Through repeated applications of this process, we are modelling for the child both the value and a process for monitoring one’s own state. Often, it will turn out that these triggers are not only idiosyncratic but invisible to the outside observer—but over time, they may become crystal clear to the child. By partnering with the child, we open communications with the one individual who has access to the data we need in order to figure out what problem they need our help to solve: the child. As they hone this skill, these revelations become like lights on a runway, showing our team where we can make the most positive impact on this child’s life-lived experience.
How this differs from a consequentialist or ABA therapy approach
This process is meaningfully different from the ABA approaches followed in most mainstream schools today, especially as those systems are applied in “therapeutic schools” today. Traditional school discipline codes presume that children’s behaviors can be reliably be viewed as windows into the child’s intents, efforts to gain attention or even “character.” Under those approaches, children are rewarded for complying with behavioral standards, and consequences are meted out when those expectations are not met.
This can quickly turn into an “arms race” of ever-increasing incentives. As many parents and educators will tell you, a consequentialist approach of carrots and sticks is no match for a bright child who is digging in their heels to prevent another experience of failure. Many children (especially in the cohort we serve, whose identities often rely on perceptions of their intellectual strengths) experience that threat as an existential one—so the consequences of noncompliance have to be pretty severe before they can compete with the risk the child perceives in engaging in that task.

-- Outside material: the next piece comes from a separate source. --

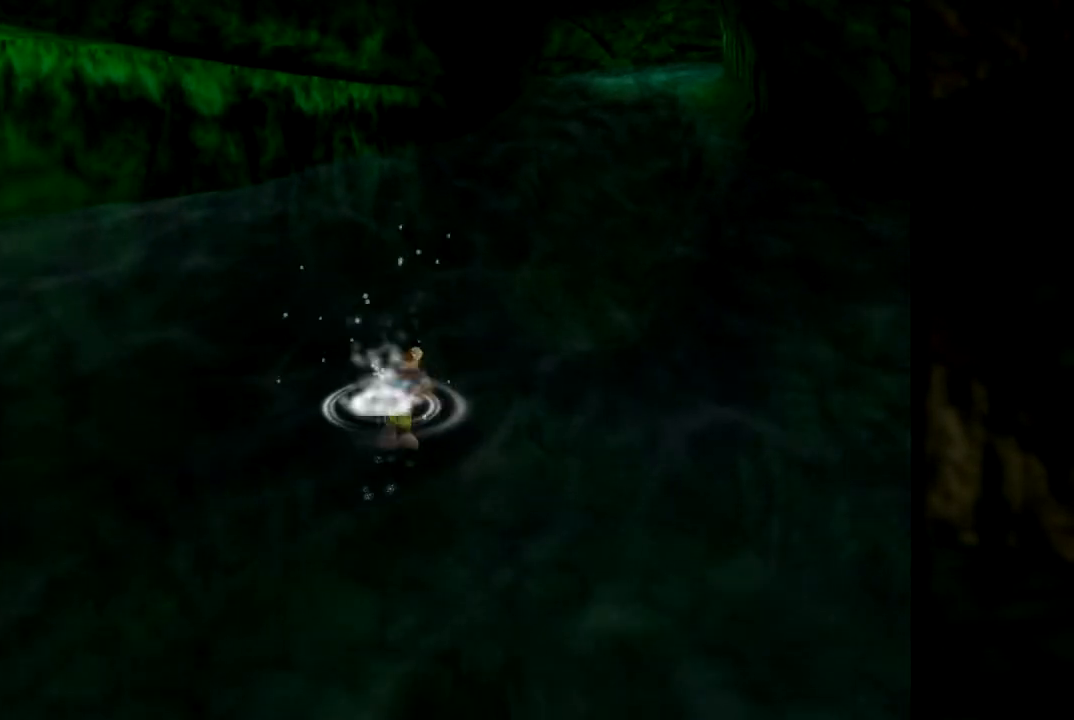
{"buttons": ["A"], "left_stick": "up", "events": [[50, "left_stick", "up-right"], [167, "left_stick", "up"], [217, "A", "down"]]}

These systems also bear certain risks for children who have atypical neurological functioning, as they bear the inherent presumption that the child has a relatively stable and age-appropriate ability to comply with those standards in the moment, if only the child felt sufficiently motivated to do so. Yet for kids whose neurophysiology doesn’t work that way, these outcome-based systems can end up just rewarding the child for the days on which their bodies make it easy to comply, and punishing them for those days and times when their body doesn’t give them the resources they need to meet those expectations in the moment. And that in turn runs the very real risk of unintentionally shaming them for physical disabilities like sensory processing disorder, immunological reactions and other hidden medical events that they don’t even know how to monitor—let alone control.
At Cajal Academy, our focus is on giving students the tools they need to scientifically understand and then gain agency over the underlying emotional and neurophysiological processes that drive these aberrant impulses in the first place—rather than simply “upping the anty” on how well they are able to control those impulses. By teaching kids the science underlying these reactions, we help them come to understand their dysregulation as “just science,” providing an alternative narrative to the messages they have likely picked up in pop culture and prior school environments that they are “bad” or “too stupid to follow the rules.” This in turn is an essential step towards developing a positive personal identity that incorporates the reality that they must contend with neurophysiological differences that their peers may not—and to take pride in their emerging ability to do so.